◆ **Problem to work on**:
In the entries below, find the line with "X127436000Y-41130000D03*" and the line with "X159126000Y-71882000D03*". Reproduce those two lines and every line between them exactly, and nothing more.

(Extracted data entries)

===

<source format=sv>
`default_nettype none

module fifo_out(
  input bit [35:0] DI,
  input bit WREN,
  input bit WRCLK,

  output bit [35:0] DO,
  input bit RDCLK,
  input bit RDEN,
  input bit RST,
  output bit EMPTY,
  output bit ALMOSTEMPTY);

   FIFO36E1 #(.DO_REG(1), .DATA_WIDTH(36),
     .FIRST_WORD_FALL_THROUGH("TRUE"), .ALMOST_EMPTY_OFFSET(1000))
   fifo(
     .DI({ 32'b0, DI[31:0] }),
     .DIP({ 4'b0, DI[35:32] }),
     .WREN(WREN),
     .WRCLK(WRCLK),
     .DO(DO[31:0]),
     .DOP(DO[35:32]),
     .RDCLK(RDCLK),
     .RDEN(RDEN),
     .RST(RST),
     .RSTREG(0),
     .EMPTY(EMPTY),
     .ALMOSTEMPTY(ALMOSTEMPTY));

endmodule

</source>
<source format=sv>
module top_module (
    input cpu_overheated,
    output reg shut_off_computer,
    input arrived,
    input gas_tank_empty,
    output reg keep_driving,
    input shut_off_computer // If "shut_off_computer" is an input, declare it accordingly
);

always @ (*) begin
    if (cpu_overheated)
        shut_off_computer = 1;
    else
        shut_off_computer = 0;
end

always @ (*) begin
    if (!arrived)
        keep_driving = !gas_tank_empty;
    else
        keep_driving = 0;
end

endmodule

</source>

===

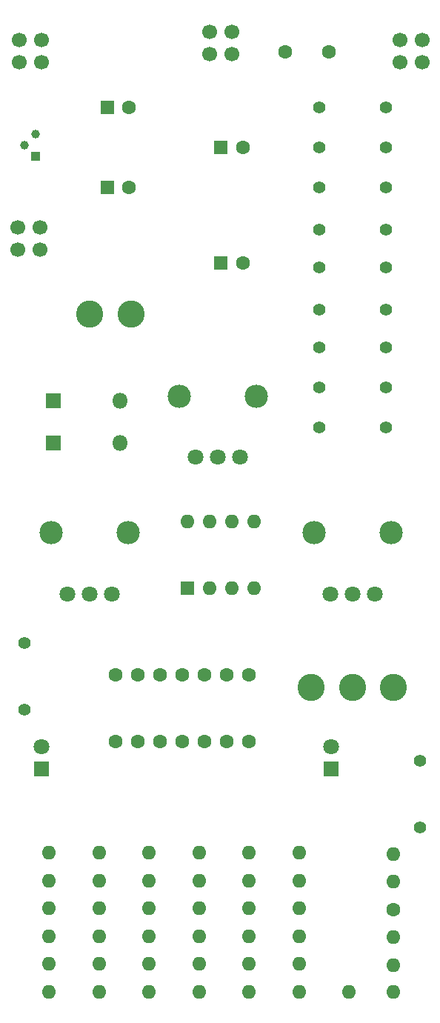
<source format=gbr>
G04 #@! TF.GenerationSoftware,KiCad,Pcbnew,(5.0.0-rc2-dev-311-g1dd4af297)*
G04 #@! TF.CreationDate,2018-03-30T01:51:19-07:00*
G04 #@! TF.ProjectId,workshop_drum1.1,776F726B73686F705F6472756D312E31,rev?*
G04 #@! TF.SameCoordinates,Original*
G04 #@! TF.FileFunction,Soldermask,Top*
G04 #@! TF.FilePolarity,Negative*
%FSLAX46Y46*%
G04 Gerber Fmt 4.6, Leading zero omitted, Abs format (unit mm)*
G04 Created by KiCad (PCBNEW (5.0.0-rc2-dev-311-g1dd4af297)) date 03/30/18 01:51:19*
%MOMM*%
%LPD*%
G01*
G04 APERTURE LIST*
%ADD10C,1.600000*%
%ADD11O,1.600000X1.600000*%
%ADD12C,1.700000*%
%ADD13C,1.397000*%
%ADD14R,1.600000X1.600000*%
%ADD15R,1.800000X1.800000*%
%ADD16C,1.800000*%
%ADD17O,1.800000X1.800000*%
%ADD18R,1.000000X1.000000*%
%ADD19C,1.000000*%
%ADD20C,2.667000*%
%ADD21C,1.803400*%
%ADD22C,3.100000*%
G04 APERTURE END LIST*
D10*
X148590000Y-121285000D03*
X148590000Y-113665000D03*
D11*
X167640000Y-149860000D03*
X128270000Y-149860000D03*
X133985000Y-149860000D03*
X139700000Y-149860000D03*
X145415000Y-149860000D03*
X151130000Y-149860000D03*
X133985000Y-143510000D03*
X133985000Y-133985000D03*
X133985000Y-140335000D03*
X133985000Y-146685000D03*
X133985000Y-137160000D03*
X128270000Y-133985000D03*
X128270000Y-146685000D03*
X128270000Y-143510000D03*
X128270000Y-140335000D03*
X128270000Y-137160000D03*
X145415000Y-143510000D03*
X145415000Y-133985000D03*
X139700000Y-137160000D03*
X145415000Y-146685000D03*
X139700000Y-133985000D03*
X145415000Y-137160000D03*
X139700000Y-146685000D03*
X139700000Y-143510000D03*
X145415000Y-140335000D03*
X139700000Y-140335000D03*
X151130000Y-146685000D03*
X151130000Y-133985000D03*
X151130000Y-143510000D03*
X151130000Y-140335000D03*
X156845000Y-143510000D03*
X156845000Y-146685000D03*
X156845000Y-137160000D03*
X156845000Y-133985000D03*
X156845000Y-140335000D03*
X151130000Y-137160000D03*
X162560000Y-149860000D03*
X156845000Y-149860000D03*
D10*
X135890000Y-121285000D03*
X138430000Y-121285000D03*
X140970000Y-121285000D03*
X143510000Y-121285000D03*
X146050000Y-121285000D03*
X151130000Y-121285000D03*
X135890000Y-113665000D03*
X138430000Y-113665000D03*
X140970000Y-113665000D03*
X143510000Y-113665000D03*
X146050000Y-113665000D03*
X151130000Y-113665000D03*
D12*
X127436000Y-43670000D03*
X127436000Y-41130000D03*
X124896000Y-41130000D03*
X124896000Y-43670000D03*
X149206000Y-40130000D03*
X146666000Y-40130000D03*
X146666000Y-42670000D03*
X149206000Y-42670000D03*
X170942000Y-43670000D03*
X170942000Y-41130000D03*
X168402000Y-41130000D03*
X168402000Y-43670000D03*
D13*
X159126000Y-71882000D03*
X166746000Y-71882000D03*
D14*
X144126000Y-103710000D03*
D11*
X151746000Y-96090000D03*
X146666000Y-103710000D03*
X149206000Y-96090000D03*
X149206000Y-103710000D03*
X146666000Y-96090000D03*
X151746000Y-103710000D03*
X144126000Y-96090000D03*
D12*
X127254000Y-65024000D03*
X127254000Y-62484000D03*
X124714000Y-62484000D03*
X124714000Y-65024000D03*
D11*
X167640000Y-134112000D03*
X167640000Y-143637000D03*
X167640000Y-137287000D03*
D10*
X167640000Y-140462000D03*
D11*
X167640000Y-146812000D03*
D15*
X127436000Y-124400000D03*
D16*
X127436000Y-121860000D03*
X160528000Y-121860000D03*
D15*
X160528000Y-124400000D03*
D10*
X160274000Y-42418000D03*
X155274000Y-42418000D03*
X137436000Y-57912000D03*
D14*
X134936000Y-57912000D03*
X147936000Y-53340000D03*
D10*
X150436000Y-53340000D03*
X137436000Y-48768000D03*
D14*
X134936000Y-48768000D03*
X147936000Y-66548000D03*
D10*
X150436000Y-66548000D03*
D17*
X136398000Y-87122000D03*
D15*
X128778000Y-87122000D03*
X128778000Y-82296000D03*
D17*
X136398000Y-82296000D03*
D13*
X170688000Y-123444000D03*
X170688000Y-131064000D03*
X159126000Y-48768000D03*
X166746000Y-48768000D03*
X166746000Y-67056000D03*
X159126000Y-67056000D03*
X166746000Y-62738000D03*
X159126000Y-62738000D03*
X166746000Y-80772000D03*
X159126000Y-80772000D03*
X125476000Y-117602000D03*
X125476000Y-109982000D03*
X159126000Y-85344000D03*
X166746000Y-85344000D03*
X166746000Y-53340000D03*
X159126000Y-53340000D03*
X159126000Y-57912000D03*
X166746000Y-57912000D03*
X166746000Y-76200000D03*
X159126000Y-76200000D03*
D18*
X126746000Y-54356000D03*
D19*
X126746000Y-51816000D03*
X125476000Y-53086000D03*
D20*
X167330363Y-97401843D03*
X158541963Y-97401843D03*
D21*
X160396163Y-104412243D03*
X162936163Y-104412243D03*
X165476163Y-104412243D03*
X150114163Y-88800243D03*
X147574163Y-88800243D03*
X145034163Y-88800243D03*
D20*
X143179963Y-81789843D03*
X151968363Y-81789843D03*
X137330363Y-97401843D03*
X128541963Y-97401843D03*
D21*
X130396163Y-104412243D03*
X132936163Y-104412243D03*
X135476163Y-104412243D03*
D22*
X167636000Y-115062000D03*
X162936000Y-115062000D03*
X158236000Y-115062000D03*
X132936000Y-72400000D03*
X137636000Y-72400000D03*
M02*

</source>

===

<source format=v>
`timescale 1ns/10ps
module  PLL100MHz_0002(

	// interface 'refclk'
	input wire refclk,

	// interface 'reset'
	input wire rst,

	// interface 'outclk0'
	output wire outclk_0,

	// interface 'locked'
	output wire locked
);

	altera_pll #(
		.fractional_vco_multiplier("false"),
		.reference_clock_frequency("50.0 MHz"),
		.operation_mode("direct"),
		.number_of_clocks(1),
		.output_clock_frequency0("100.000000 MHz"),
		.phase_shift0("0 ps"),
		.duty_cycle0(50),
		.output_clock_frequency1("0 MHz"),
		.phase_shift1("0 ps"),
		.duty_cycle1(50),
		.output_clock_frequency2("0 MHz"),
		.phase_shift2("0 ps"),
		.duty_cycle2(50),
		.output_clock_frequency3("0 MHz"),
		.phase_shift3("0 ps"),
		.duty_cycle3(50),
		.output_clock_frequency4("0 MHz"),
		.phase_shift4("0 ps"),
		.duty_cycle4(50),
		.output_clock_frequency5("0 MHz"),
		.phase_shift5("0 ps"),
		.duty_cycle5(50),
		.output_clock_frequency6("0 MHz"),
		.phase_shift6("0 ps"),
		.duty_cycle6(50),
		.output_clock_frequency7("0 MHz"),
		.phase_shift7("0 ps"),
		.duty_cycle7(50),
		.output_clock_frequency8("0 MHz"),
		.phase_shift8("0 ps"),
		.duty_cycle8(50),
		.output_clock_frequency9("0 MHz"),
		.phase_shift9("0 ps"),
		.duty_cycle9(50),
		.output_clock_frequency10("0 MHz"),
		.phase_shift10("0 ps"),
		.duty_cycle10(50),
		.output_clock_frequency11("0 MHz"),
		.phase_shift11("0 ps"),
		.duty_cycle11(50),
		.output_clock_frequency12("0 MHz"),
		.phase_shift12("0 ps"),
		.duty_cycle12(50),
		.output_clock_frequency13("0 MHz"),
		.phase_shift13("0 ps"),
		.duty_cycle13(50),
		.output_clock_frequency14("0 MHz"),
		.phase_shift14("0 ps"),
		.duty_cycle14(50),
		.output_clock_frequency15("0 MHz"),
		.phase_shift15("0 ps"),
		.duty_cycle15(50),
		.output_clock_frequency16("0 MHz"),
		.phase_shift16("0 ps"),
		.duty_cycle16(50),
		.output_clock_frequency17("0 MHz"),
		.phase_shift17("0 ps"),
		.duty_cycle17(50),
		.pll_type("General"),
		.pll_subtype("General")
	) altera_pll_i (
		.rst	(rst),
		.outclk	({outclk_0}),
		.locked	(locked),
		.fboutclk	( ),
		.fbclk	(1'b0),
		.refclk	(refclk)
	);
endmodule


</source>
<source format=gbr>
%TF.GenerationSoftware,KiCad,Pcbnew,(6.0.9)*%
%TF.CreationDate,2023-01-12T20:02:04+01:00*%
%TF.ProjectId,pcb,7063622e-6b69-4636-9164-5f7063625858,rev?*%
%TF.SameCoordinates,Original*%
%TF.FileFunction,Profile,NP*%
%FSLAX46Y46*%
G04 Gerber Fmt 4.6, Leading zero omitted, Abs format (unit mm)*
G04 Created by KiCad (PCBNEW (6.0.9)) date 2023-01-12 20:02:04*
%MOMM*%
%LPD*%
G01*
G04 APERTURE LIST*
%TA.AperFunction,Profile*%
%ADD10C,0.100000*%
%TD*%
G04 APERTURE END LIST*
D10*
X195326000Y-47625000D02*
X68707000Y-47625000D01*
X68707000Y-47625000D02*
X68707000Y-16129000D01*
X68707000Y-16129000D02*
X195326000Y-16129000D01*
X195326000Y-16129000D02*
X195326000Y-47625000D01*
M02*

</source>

===

◆ **Written answer**:
X127436000Y-41130000D03*
X124896000Y-41130000D03*
X124896000Y-43670000D03*
X149206000Y-40130000D03*
X146666000Y-40130000D03*
X146666000Y-42670000D03*
X149206000Y-42670000D03*
X170942000Y-43670000D03*
X170942000Y-41130000D03*
X168402000Y-41130000D03*
X168402000Y-43670000D03*
D13*
X159126000Y-71882000D03*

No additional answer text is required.